I recently had a stereotactic core biopsy on my left breast for microcalcifications at a well known and highly regarded breast center. Although the radiologist gave me lots of lidocaine, the procedure was extremely painful. Six samples were taken from me without difficulty. However, the last three samples felt like I was being stabbed in my breast. Each time, after I complained about the pain, the radiologist gave me more lidocaine, but it did no good. Atypical intraductal hyperplasia was found and now I will have to have a surgical biopsy to obtain a larger tissue sample. I am very worried that I will suffer the same type of pain with this procedure as lidocaine is usually used as a local in surgical biopsies too. I am also concerned about how I was treated by the radiologist and want to know how I can take care of myself with future procedures. The radiologist was in a hurry (he said he had to be at a meeting in 30 minutes) and it seemed to me that he did not take care of my pain adequately. The procedure was stopped short of the 12 samples that he wanted to get from me only because the female technician stopped him. She told me afterwards that she was going to beat up the doctor after I left, but she would not tell me why. I requested and was given 5 mg of Valium to relax me before the procedure, but I wished I had asked for more. I know that we all have different tolerances for pain, so I don't want readers to think that they too will have the same experience. But for me, it was truly awful and I am now very apprehensive about future treatment
Dear Linnet, I am very sorry to hear you had such an unfortunate experience. Although these types of procedures have some degree of discomfort to them, there is no need to be that uncomfortable. This sounds like more of a problem of not giving adequate time to let the medications take effect, bedside manner and not taking time to listen to the patient. When you see the surgeon who will be doing the excisional biopsy, discuss with them your prior experience. They should be willing to work with you to take time needed, discuss what they will be doing and medications they will be able to use that will help during the procedure. If you are uncomfortable with their explanations/plan, then you may want to seek another surgeon willing to work with you.

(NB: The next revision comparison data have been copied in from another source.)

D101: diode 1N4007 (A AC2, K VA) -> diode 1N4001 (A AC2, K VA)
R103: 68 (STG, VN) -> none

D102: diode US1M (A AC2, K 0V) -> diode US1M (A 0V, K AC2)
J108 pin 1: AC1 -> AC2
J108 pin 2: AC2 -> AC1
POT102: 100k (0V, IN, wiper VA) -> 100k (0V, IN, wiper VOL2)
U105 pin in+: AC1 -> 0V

I'm sorry to hear how much pain you were in during the biopsy procedure. Although not in my breast, I recently had a cervical biopsy done without any pain medication. My gyno said it shouldn't be too painful, but the procedure caused so much pain, I was screaming on the table. He apologized, and said he must be using a dull instrument. He then gave absolutely no explanation of what was going on and why I needed a biopsy other than the possibility of cancer. He scared me so much, and then left for vacation without calling me after several requests to secretaries by me. I am no longer going to him for anything, and am thinking of reporting his horribly unprofessional conduct.
Thinking of you and your future procedure. Good luck with all, and don't let any doctor bully you around, EVER!

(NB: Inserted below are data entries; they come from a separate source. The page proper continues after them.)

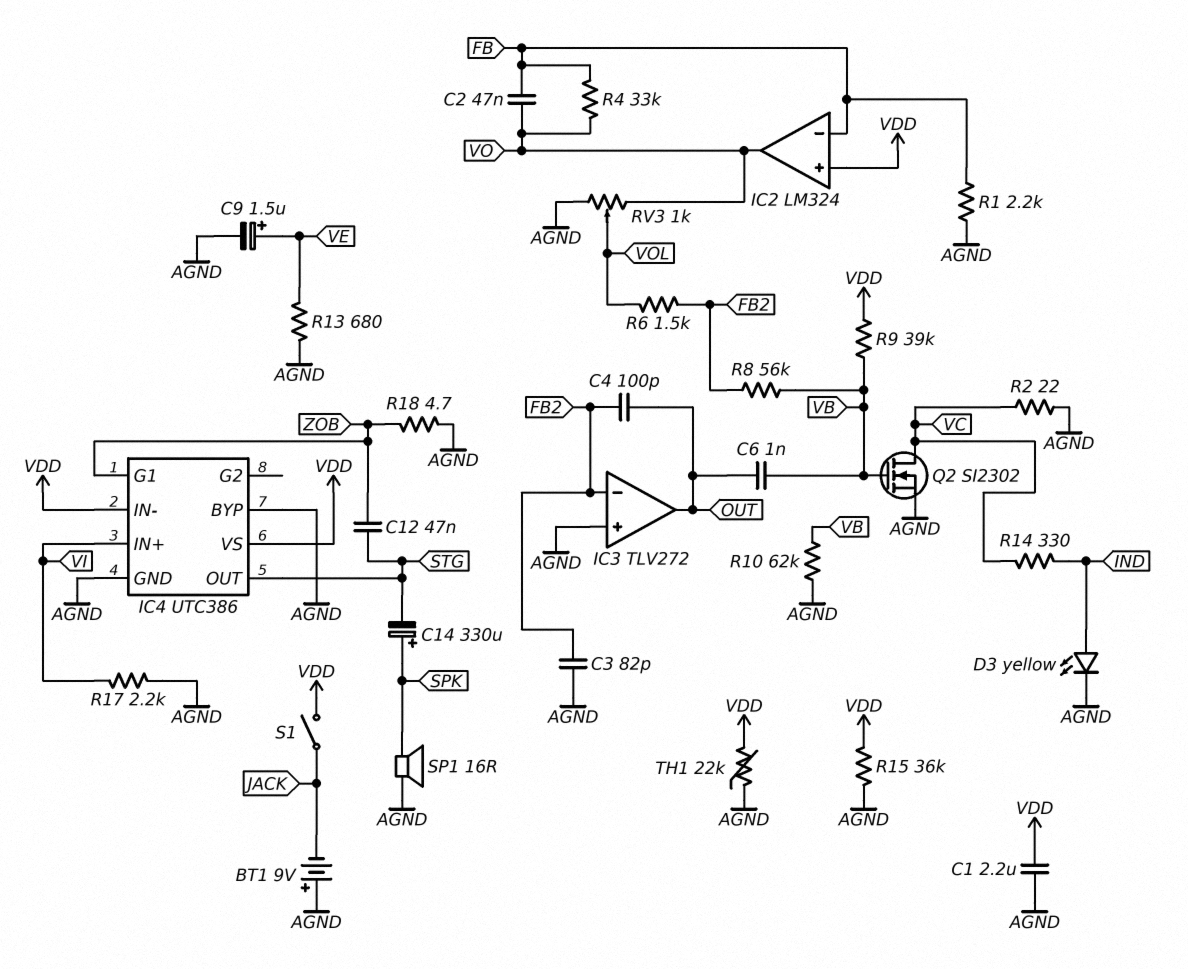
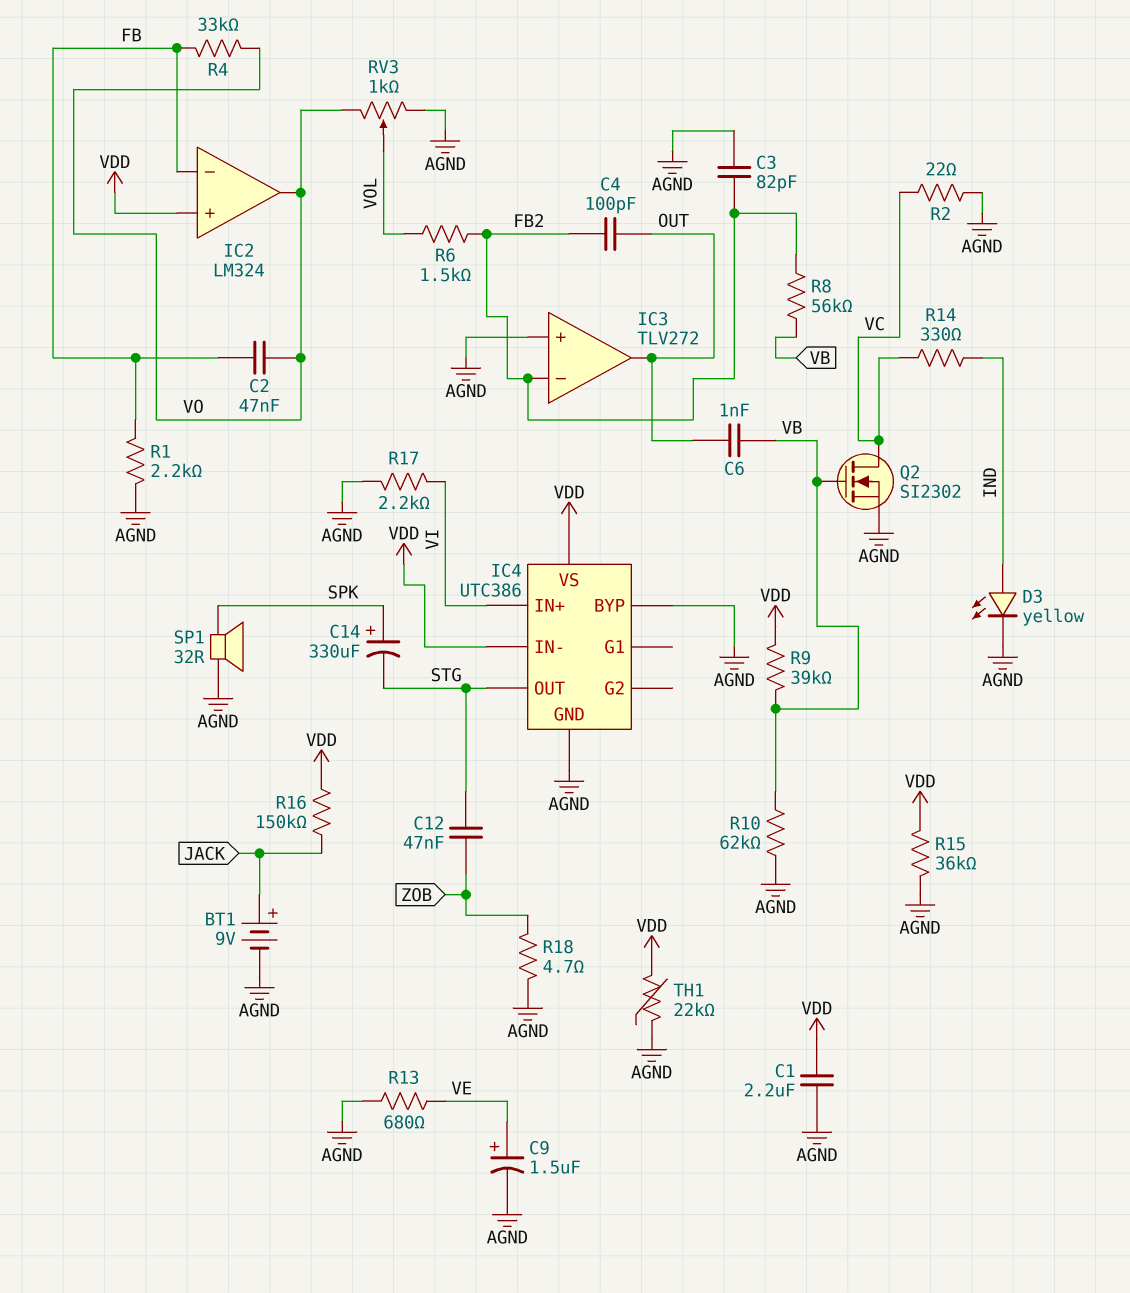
BT1: 9V (plus AGND, minus JACK) -> 9V (plus JACK, minus AGND)
IC4 pin G1: ZOB -> none
R16: none -> 150k (JACK, VDD)
S1: switch (JACK, VDD) -> none
SP1: speaker 16R (AGND, SPK) -> speaker 32R (AGND, SPK)

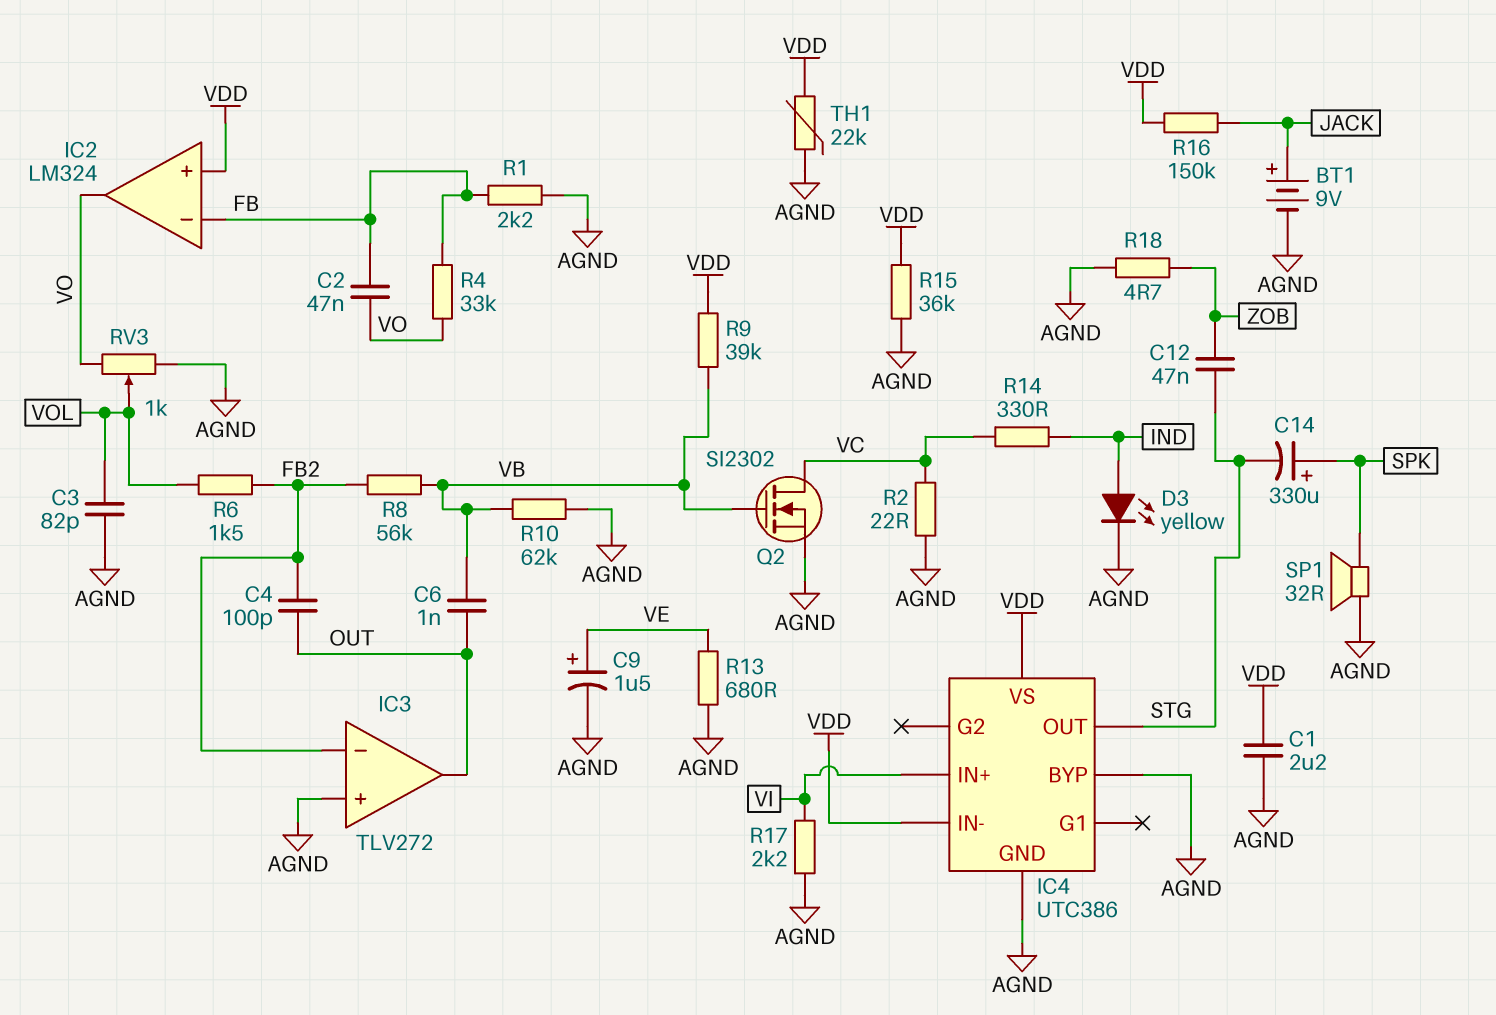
C3: 82pF (AGND, FB2) -> 82pF (AGND, VOL)

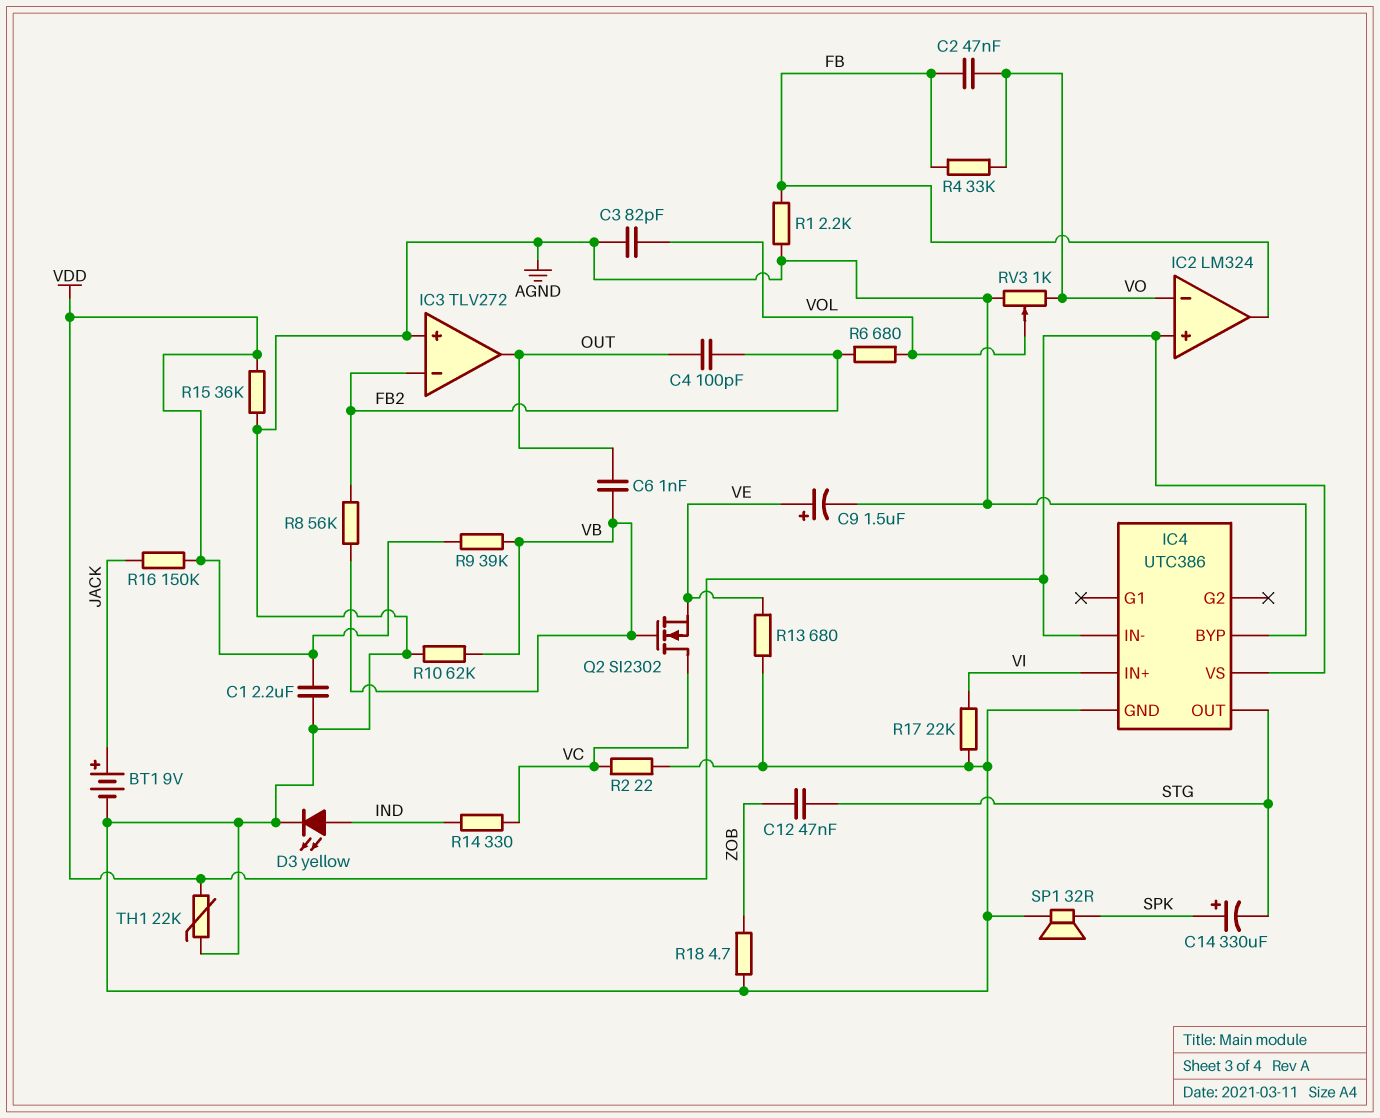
IC2 pin in-: FB -> VO
IC2 pin out: VO -> FB
Q2: NMOS SI2302 (G VB, D VC, S AGND) -> NMOS SI2302 (G VB, D VC, S VE)
R6: 1.5k (FB2, VOL) -> 680 (FB2, VOL)
R17: 2.2k (AGND, VI) -> 22k (AGND, VI)

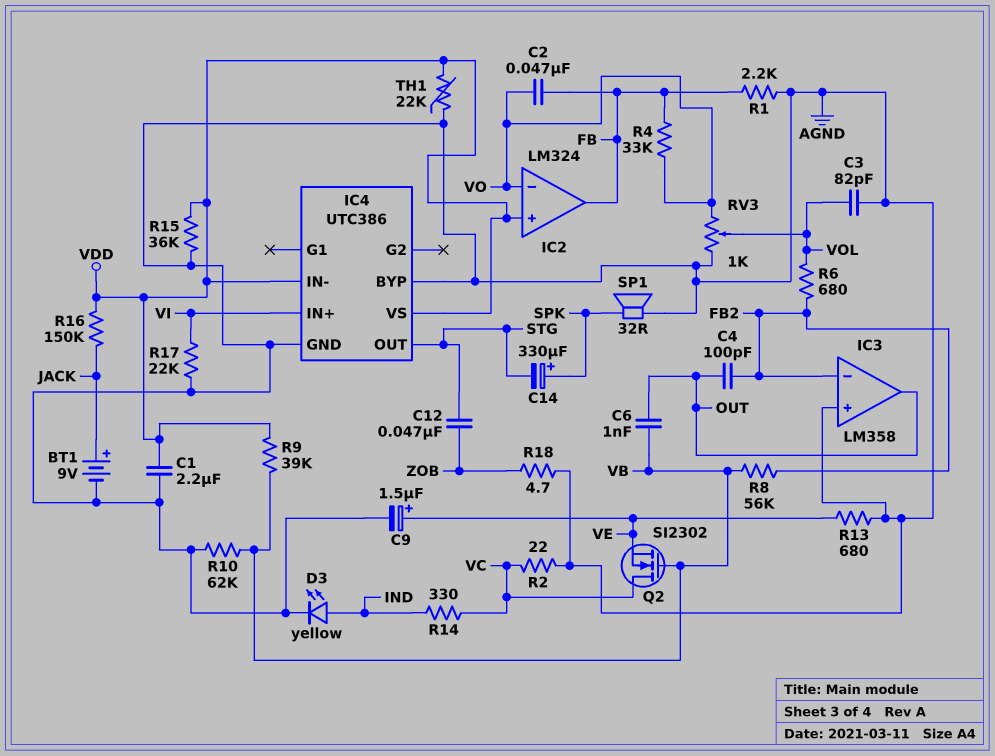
IC3: TLV272 -> LM358

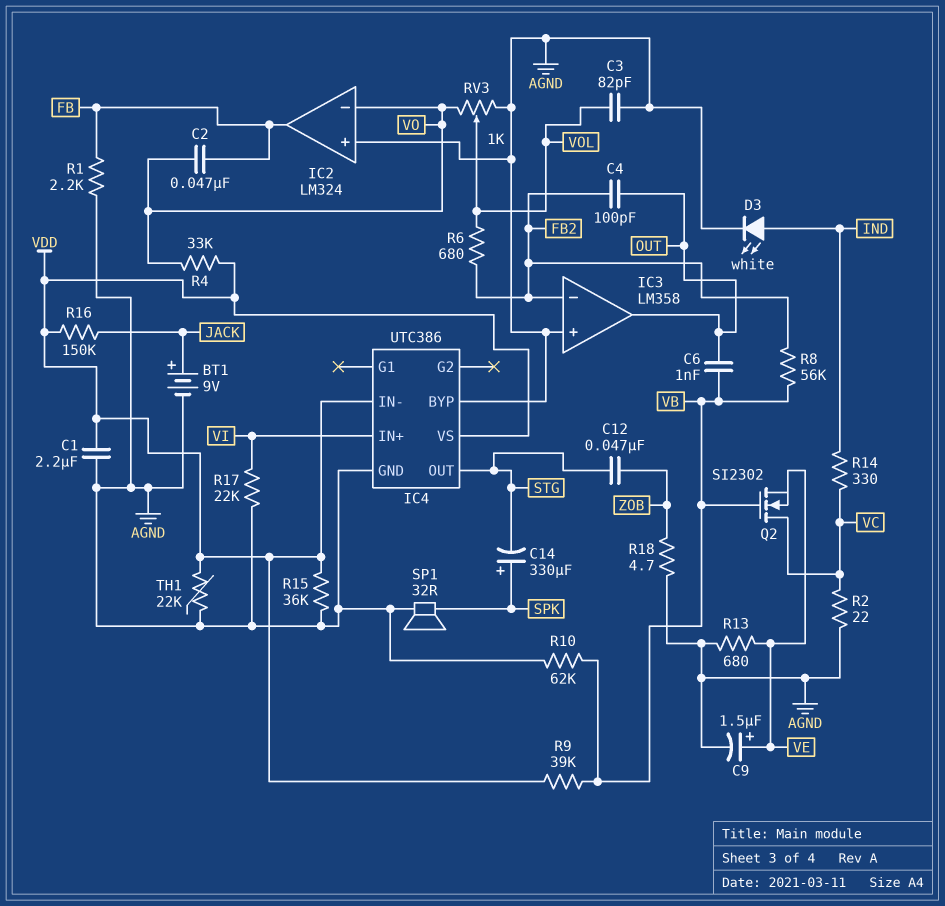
D3: LED yellow (A IND, K AGND) -> LED white (A IND, K AGND)
IC2 pin in+: VDD -> AGND
R4: 33k (FB, VO) -> 33k (VDD, VO)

Thank you both for your feedback and support. I had my surgical biopsy about two weeks ago and I was put under heavy sedation so I ended up not feeling any pain or remembering anything. The surgeon was very responsive to my need not to feel pain and had an anesthesiologist on standby to knock me out if needed. The bad news is that non-invasive DCIS was discovered. But that's a topic for another posting.
I had a stereotactic core biopsy several days ago and also found the procedure painful. It was also frightening, dehumanizing, and sort of brutal. I had nightmares about it for two nights afterwards. I have also had a surgical biopsy (in the doctor's office), and while that was an unpleasant procedure, too, it wasn't as bad as the stereotactic biopsy. In both cases -- about 8 years apart -- the results were negative for cancer, thankfully.
However, I do want to let other women know that while this procedure seems often to be promoted as an improvement over the surgical technique, my experience was otherwise. The procedure had been explained to me thoroughly but the pain and dehumanization of it was certainly underplayed. By the time I had spent an hour and a half with my breast being roughly handled, then clamped tightly in machinery for a long time, I was hyperventilating and on the edge of a panic attack (which I have never had before in my life).
I know that biopsies are necessary and save lives, so I don't want to deter any woman from taking steps that are important in detecting possible breast cancer. What I do want to do is encourage women who have to undergo this procedure to ask for some kind of sedation beforehand. I'm not sure that would have helped me, but it might have. It has been several days since my biopsy, and I'm still not feeling back to normal.
I also suggest that women not plan on going back to work the day of the biopsy, regardless of what the medical personnel tell you. You aren't likely to feel like doing that, especially with a large icepack on your breast that must remain there for four hours. Take the day off.
On the positive side, it appears that there is very little scarring or bruising -- unlike the 3" scar I have on the other breast from the previous biopsy.